• **Dataset entries**:
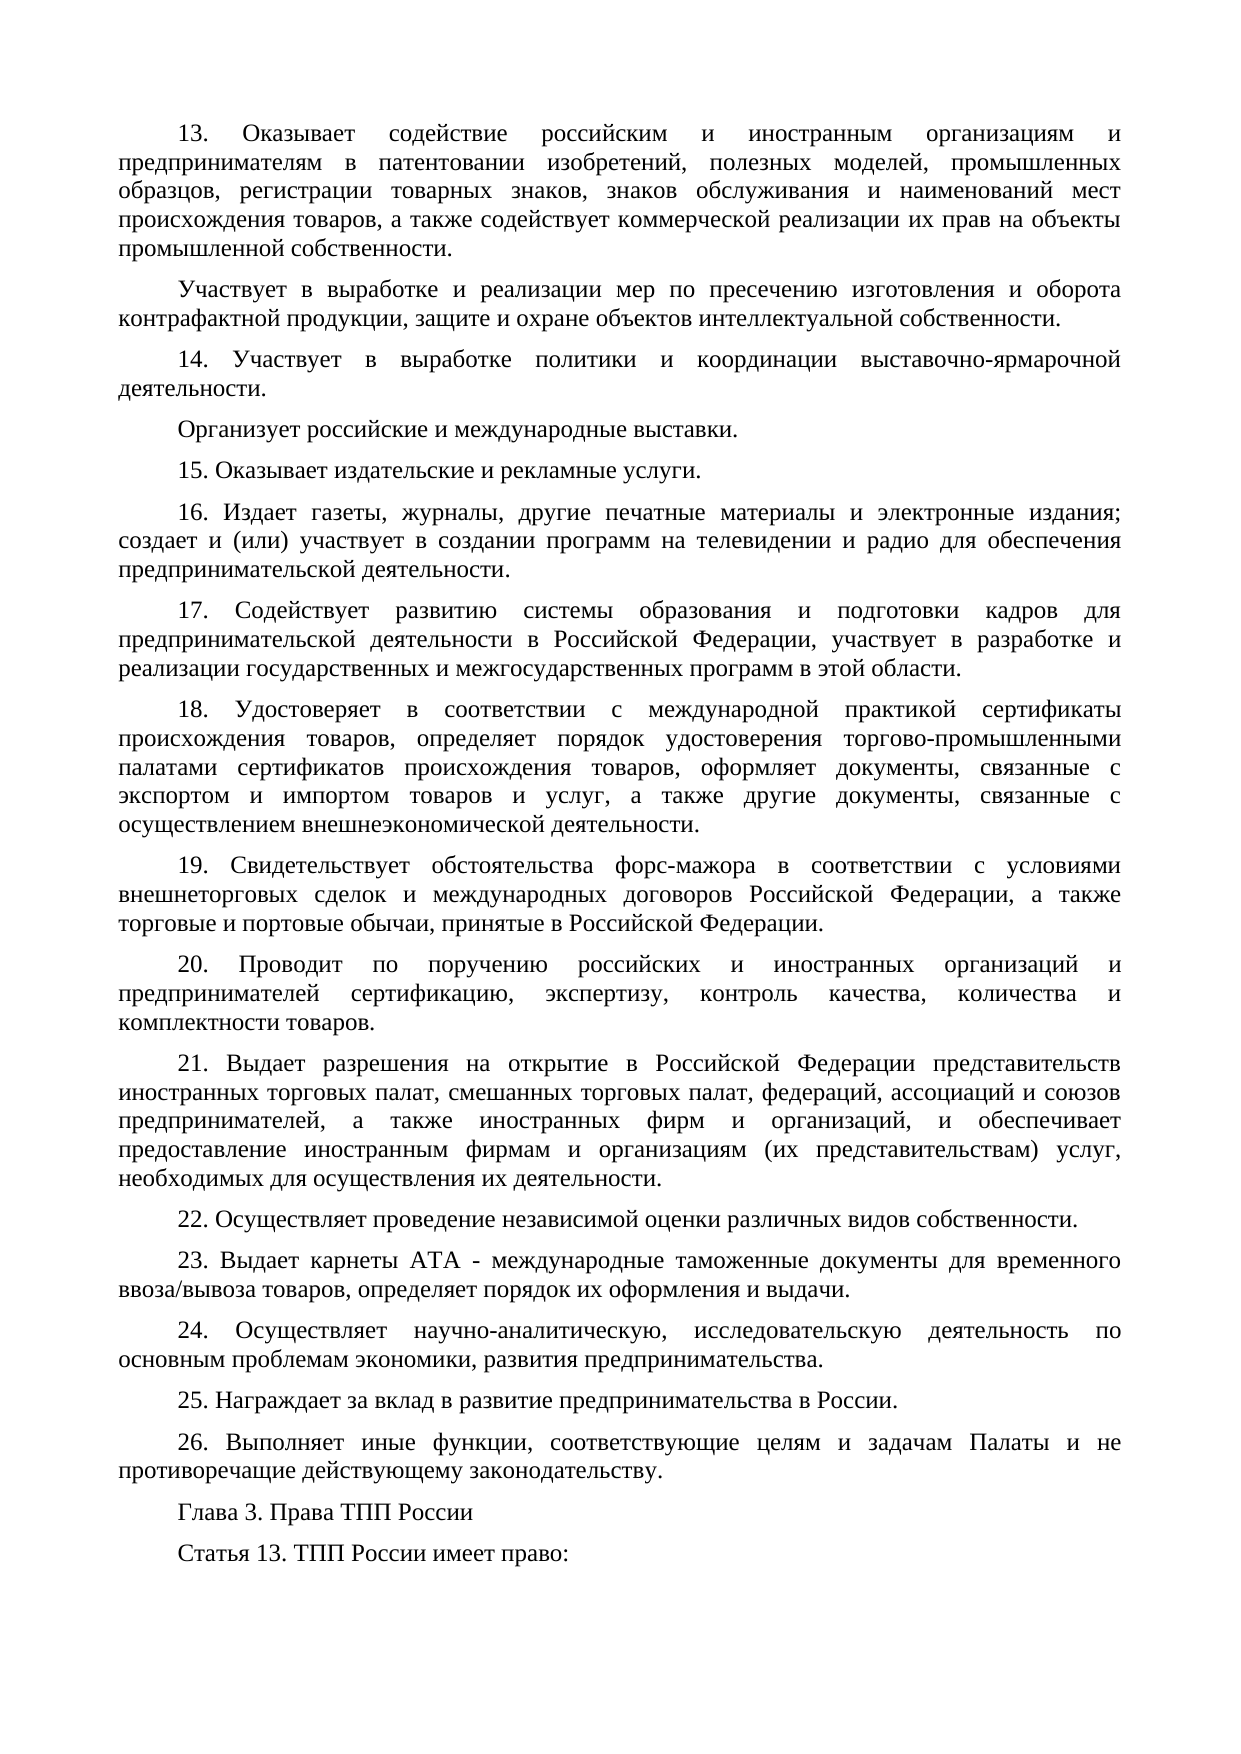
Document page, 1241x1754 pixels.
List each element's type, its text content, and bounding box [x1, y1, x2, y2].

text 13. Оказывает содействие российским и иностранным организациям и предпринимателям в патентовании изобретений, полезных моделей, промышленных образцов, регистрации товарных знаков, знаков обслуживания и наименований мест происхождения товаров, а также содействует коммерческой реализации их прав на объекты промышленной собственности. [118, 118, 1122, 262]
text 19. Свидетельствует обстоятельства форс-мажора в соответствии с условиями внешнеторговых сделок и международных договоров Российской Федерации, а также торговые и портовые обычаи, принятые в Российской Федерации. [118, 851, 1122, 937]
text 22. Осуществляет проведение независимой оценки различных видов собственности. [118, 1204, 1122, 1233]
text Участвует в выработке и реализации мер по пресечению изготовления и оборота контрафактной продукции, защите и охране объектов интеллектуальной собственности. [118, 274, 1122, 332]
text 15. Оказывает издательские и рекламные услуги. [118, 456, 1122, 484]
text Организует российские и международные выставки. [118, 414, 1122, 443]
text 24. Осуществляет научно-аналитическую, исследовательскую деятельность по основным проблемам экономики, развития предпринимательства. [118, 1316, 1122, 1373]
text 14. Участвует в выработке политики и координации выставочно-ярмарочной деятельности. [118, 344, 1122, 402]
text 21. Выдает разрешения на открытие в Российской Федерации представительств иностранных торговых палат, смешанных торговых палат, федераций, ассоциаций и союзов предпринимателей, а также иностранных фирм и организаций, и обеспечивает предоставление иностранным фирмам и организациям (их представительствам) услуг, необходимых для осуществления их деятельности. [118, 1048, 1122, 1192]
text Статья 13. ТПП России имеет право: [118, 1538, 1122, 1567]
text 20. Проводит по поручению российских и иностранных организаций и предпринимателей сертификацию, экспертизу, контроль качества, количества и комплектности товаров. [118, 949, 1122, 1036]
text Глава 3. Права ТПП России [118, 1497, 1122, 1526]
text 23. Выдает карнеты АТА - международные таможенные документы для временного ввоза/вывоза товаров, определяет порядок их оформления и выдачи. [118, 1246, 1122, 1303]
text 18. Удостоверяет в соответствии с международной практикой сертификаты происхождения товаров, определяет порядок удостоверения торгово-промышленными палатами сертификатов происхождения товаров, оформляет документы, связанные с экспортом и импортом товаров и услуг, а также другие документы, связанные с осуществлением внешнеэкономической деятельности. [118, 694, 1122, 838]
text 17. Содействует развитию системы образования и подготовки кадров для предпринимательской деятельности в Российской Федерации, участвует в разработке и реализации государственных и межгосударственных программ в этой области. [118, 596, 1122, 682]
text 26. Выполняет иные функции, соответствующие целям и задачам Палаты и не противоречащие действующему законодательству. [118, 1427, 1122, 1484]
text 16. Издает газеты, журналы, другие печатные материалы и электронные издания; создает и (или) участвует в создании программ на телевидении и радио для обеспечения предпринимательской деятельности. [118, 497, 1122, 583]
text 25. Награждает за вклад в развитие предпринимательства в России. [118, 1386, 1122, 1414]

• **ACTIVITY**:
Every entry should come back exactly as written, only without images.

• **THE ANSWER**:
Document page, 1241x1754 pixels.
List each element's type, its text content, and bounding box [x1, y1, x2, y2].

text 13. Оказывает содействие российским и иностранным организациям и предпринимателям в патентовании изобретений, полезных моделей, промышленных образцов, регистрации товарных знаков, знаков обслуживания и наименований мест происхождения товаров, а также содействует коммерческой реализации их прав на объекты промышленной собственности. [118, 118, 1122, 262]
text 19. Свидетельствует обстоятельства форс-мажора в соответствии с условиями внешнеторговых сделок и международных договоров Российской Федерации, а также торговые и портовые обычаи, принятые в Российской Федерации. [118, 851, 1122, 937]
text 22. Осуществляет проведение независимой оценки различных видов собственности. [118, 1204, 1122, 1233]
text Участвует в выработке и реализации мер по пресечению изготовления и оборота контрафактной продукции, защите и охране объектов интеллектуальной собственности. [118, 274, 1122, 332]
text 15. Оказывает издательские и рекламные услуги. [118, 456, 1122, 484]
text Организует российские и международные выставки. [118, 414, 1122, 443]
text 24. Осуществляет научно-аналитическую, исследовательскую деятельность по основным проблемам экономики, развития предпринимательства. [118, 1316, 1122, 1373]
text 14. Участвует в выработке политики и координации выставочно-ярмарочной деятельности. [118, 344, 1122, 402]
text 21. Выдает разрешения на открытие в Российской Федерации представительств иностранных торговых палат, смешанных торговых палат, федераций, ассоциаций и союзов предпринимателей, а также иностранных фирм и организаций, и обеспечивает предоставление иностранным фирмам и организациям (их представительствам) услуг, необходимых для осуществления их деятельности. [118, 1048, 1122, 1192]
text Статья 13. ТПП России имеет право: [118, 1538, 1122, 1567]
text 20. Проводит по поручению российских и иностранных организаций и предпринимателей сертификацию, экспертизу, контроль качества, количества и комплектности товаров. [118, 949, 1122, 1036]
text Глава 3. Права ТПП России [118, 1497, 1122, 1526]
text 23. Выдает карнеты АТА - международные таможенные документы для временного ввоза/вывоза товаров, определяет порядок их оформления и выдачи. [118, 1246, 1122, 1303]
text 18. Удостоверяет в соответствии с международной практикой сертификаты происхождения товаров, определяет порядок удостоверения торгово-промышленными палатами сертификатов происхождения товаров, оформляет документы, связанные с экспортом и импортом товаров и услуг, а также другие документы, связанные с осуществлением внешнеэкономической деятельности. [118, 694, 1122, 838]
text 17. Содействует развитию системы образования и подготовки кадров для предпринимательской деятельности в Российской Федерации, участвует в разработке и реализации государственных и межгосударственных программ в этой области. [118, 596, 1122, 682]
text 26. Выполняет иные функции, соответствующие целям и задачам Палаты и не противоречащие действующему законодательству. [118, 1427, 1122, 1484]
text 16. Издает газеты, журналы, другие печатные материалы и электронные издания; создает и (или) участвует в создании программ на телевидении и радио для обеспечения предпринимательской деятельности. [118, 497, 1122, 583]
text 25. Награждает за вклад в развитие предпринимательства в России. [118, 1386, 1122, 1414]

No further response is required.